Well, depending on the varietal, but mostly, yes... wine (or really ANY alcoholic bev) will collapse one's defense so that the truth comes marching out with infinite calamity. 

BUT, what I was really going to write about is my affinity for fancy underpants. I have been a VS patron for many... some... not very many really... years, months, days.... anyway...

I know VS is a poor excuse for truly fine underthangies, but it's what I got here in these United States of 'Merica, so it's where I be. Regardless, someday I hope to have a fine trousseau of silky, handmade, robust thangy accoutrements replete with l'il bows and animal print and whale-bone. 

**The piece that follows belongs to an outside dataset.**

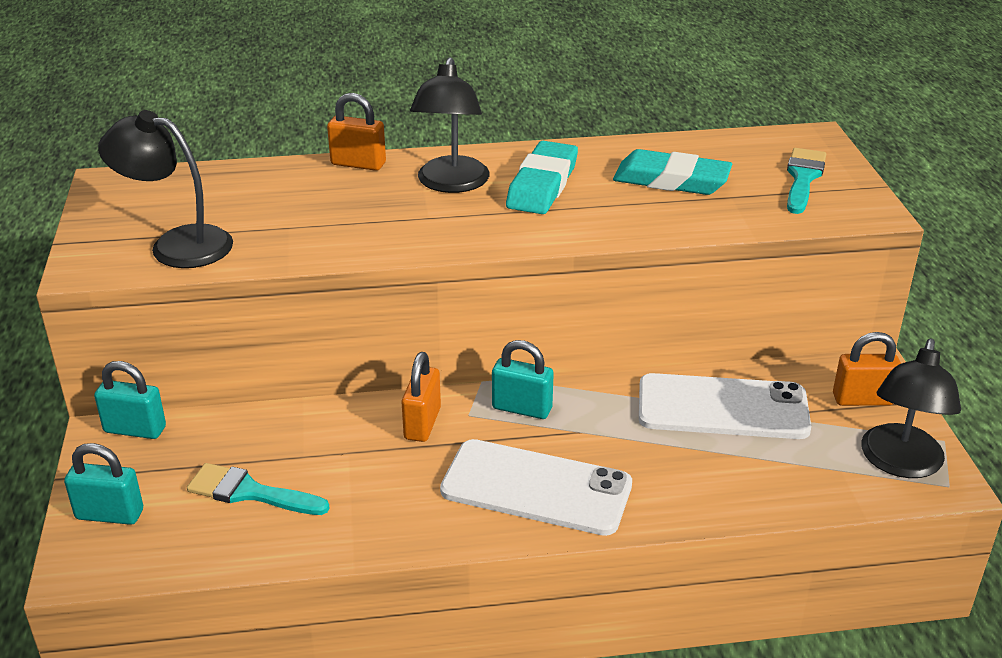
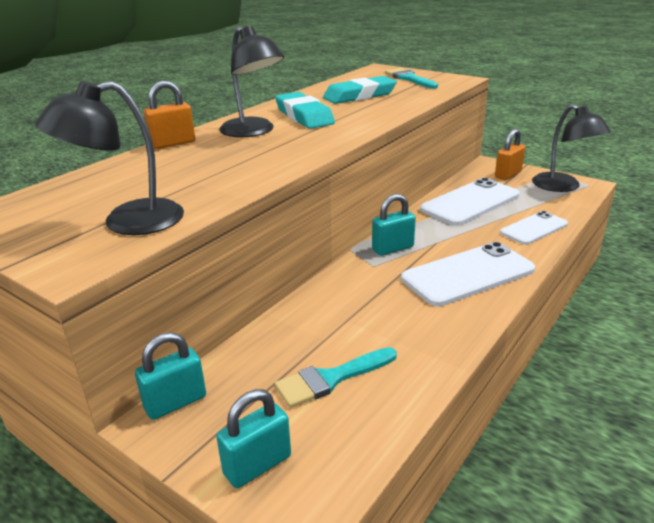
camera: 45 degrees left, 5 degrees down
(422, 423) = (359, 283): orange padlock -> none
(724, 489) = (534, 228): none -> white phone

No doubt my miniscule (not in the puerile way, but few in number way) male readership still puzzles over why we XX types get so drooly over push-ups, and pull-downs, and teeny strappy stuff, and diaphanous flowy  attire. Well, it's all your testosterony (dude, that sounded like a hip-hop word... "you're my testosterony lovah...") fault that we go all limpy when we see that sumptuous costuming design in say a film like "Dangerous Liaisons" or "Pride and Prejudice". Aren't you boyz just a tad salacious when you see those perch-ed and peachy bossoms atop those excessive thread count fabrics?? All gathered and gleaming, heaving and rapturous, delectatious and forbidden parts-is-parts???? Um, yes, even as a devoted hetero, I find myself feeling a tad squishy and weird and tempted and drawn and .... well, you know.

So, no wonder that the rest of us heathern bunch throng at the local boudoirerie to snap up the latest eye-catching wonders.

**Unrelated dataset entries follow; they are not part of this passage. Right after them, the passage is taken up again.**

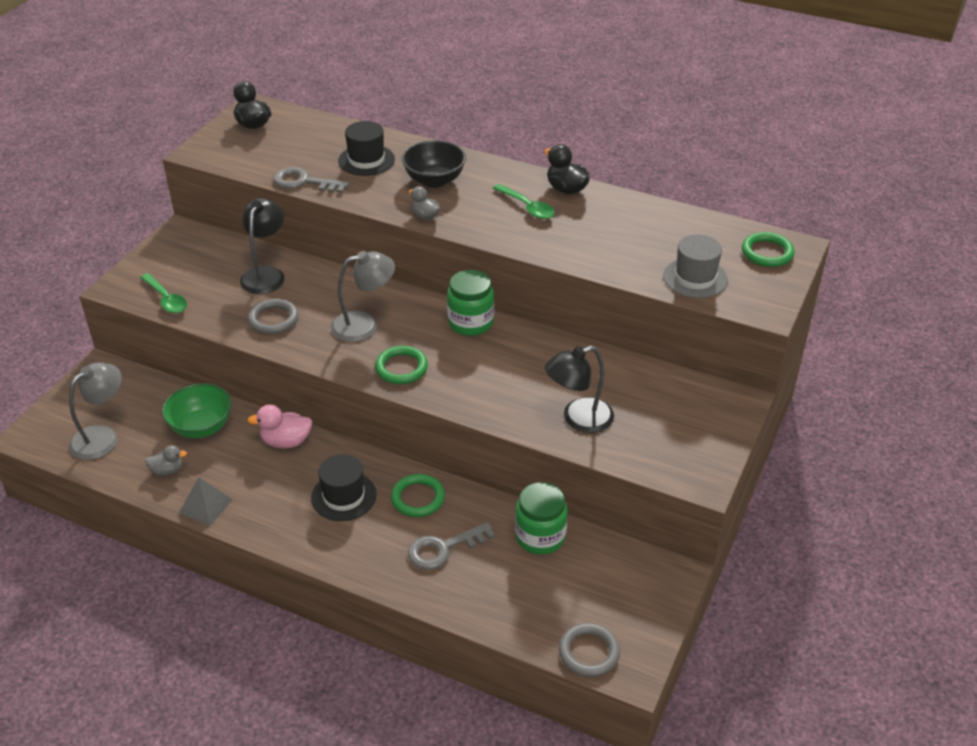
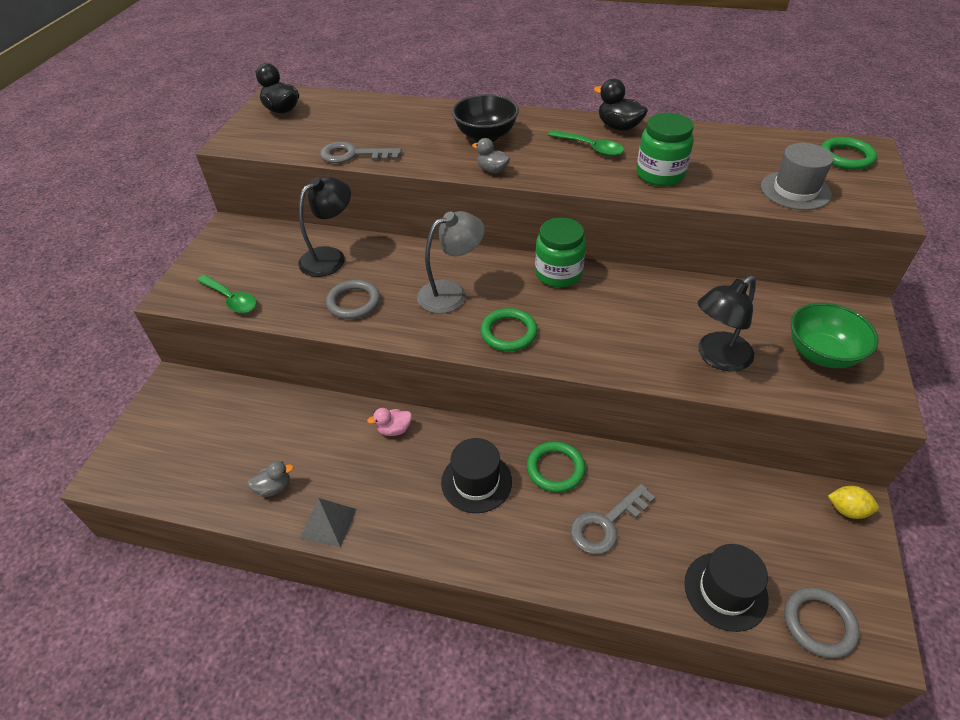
camera: 10 degrees left, 5 degrees up
(102, 437) = (191, 460): grey lamp -> none
(201, 427) = (298, 429): green bowl -> green bowl (821, 354)
(266, 274) = (330, 257): black lamp -> black lamp turned 45 degrees clockwise
(286, 441) = (394, 429): pink duck -> pink duck, size x0.65
(366, 160) = (409, 127): black hat -> black hat (725, 591)
(540, 536) = (699, 489): green jar -> green jar (660, 174)
(665, 576) = (847, 510): none -> yellow lemon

Too bad, most of mine still sport the tags and lie in the bottom drawer snuggled up to the lavender buds...

2.18.2009

Ooooo, I has found one...

Seems the "2" was behind the wine frig. And, given that information, my clever deduction is that Jessie was the "2" kidnapping culprit. The l'il frig is just below the playstand where Jess and Sterl sit in the evenings. No doubt she plucked my "2" away and sequestered it behind said frig knowing that I rarely clean there. My objective with said frig is usually more towards the front and inspecting/removing contents therein. Nevertheless, having noticed that the frig was doing little to keep my red at a comfy 54deg, I peeked behind to ascertain the ickiness of the filter screen and by gumski, there was my "2". Sitting pleasantly on the counter waiting to be discovered.

Ah, "2"... so nice to have you back.

2.06.2009

I once had a Fantasy..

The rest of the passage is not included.